OAO 1657-415's donor star is a very evolved star, clearly more evolved than typical OB supergiant or main sequence HMXB donor stars. This is apparent because OAO 1657-415's atmosphere is severely depleted of hydrogen (X_{H} = 5%), much like many Wolf–Rayet stars. OAO 1657-415 is only the 4th such HMXB found with such an evolved donor star. The only other similar galactic example is Cygnus X-3, an early WN-type Wolf-Rayet star circled by a compact object, either a neutron star or black hole.

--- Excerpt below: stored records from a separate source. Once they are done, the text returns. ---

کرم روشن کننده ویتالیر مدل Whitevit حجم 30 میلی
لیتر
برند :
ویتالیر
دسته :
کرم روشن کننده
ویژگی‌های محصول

An attempt to derive the physical properties of OAO 1657–415, although not able to get a formal fit to the model, was able to determine general estimates for the properties. The donor star has a luminosity of around (10^{5.1} L_{☉}), a temperature of around 20,000 K and a radius of ~30 solar radii. However, OAO 1657-415's derived luminosity is quite low for a star of its type, implying that it may instead be a B-type supergiant rather than an Ofpe/WNL star. However, this is likely not the case as, for one, its low terminal velocity and mass loss rate is incompatible with many values found at B-type supergiants. Also, B-type supergiants normally have 5 times more hydrogen than helium (X_{H} = 83%), and this is clearly not the case. Some late-type Wolf-Rayet stars with similarly low concentrations of hydrogen and comparable radii have been found, such as the emission-line star V1104 Scorpii, which is entering the Wolf-Rayet stage as a WN8 star with a radius of 30 RSol and an X_{H} value of just 3%. WR 123, another WN8 star, has a very low X_{H} value that could be as low as 0.5%, and yet has a radius of ~7 RSol.

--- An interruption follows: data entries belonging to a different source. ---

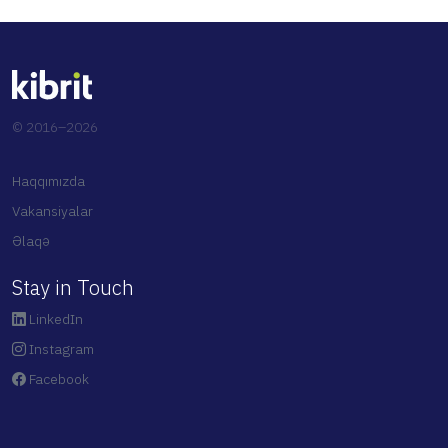
© 2016–2026
Haqqımızda
Vakansiyalar
Əlaqə
Stay in Touch
LinkedIn
Instagram
Facebook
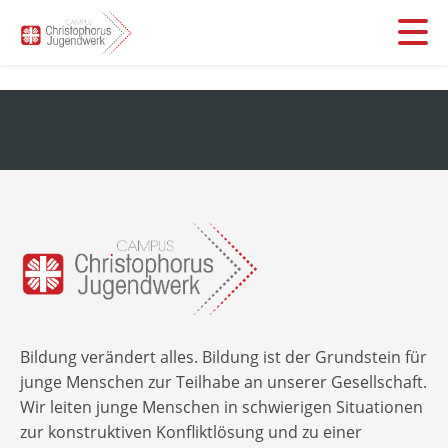
Leistungen
Stationäre Hilfen
Über uns
Was machen wir
Inobhutnahme
kurz und knapp
FAQs für Jugendämter, Schulen, Behörden
Unser Team
Jobs
Flexible Hilfen
FAQs für Eltern
Blog
Unsere Geschichte
Ambulante Hilfen
Alle Infos zu Ihrer Spende
„Fragen und Antworten“ für Kinder und Jugendliche
Erich-Kiehn-Schule
Kontakt aufnehmen
Sie suchen ein Ehrenamt?
Bildung verändert alles. Bildung ist der Grundstein für
Flex-Fernschule
junge Menschen zur Teilhabe an unserer Gesellschaft.
Suchbegriff:
Infos für Ehemalige/Careleaver
Wir leiten junge Menschen in schwierigen Situationen
Berufliche Bildung
zur konstruktiven Konfliktlösung und zu einer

=== Future of the binary ===
Just prior to core collapse, the mass of a Wolf-Rayet star, like what OAO 1657-415 will imminently become is 5-10 MSol. If OAO 1657-415 continues to lose its mass through its strong fast stellar wind, the two stars will orbit each other in over 65 days when the donor star's mass is reduced to 5 MSol prior to core collapse in under 1 million years. If, after the death of the donor star, its core becomes a neutron star, the supernova produced can disrupt the binary by getting rid of much of one star's mass. However, a supernova can kick a neutron star a certain direction in order for it to remain bound to the other, depending on the direction of this kick. This will produce a double neutron star system with a period longer than the longest period double neutron star system known, PSR J1811-1736, which has an orbital period of 18.8 days.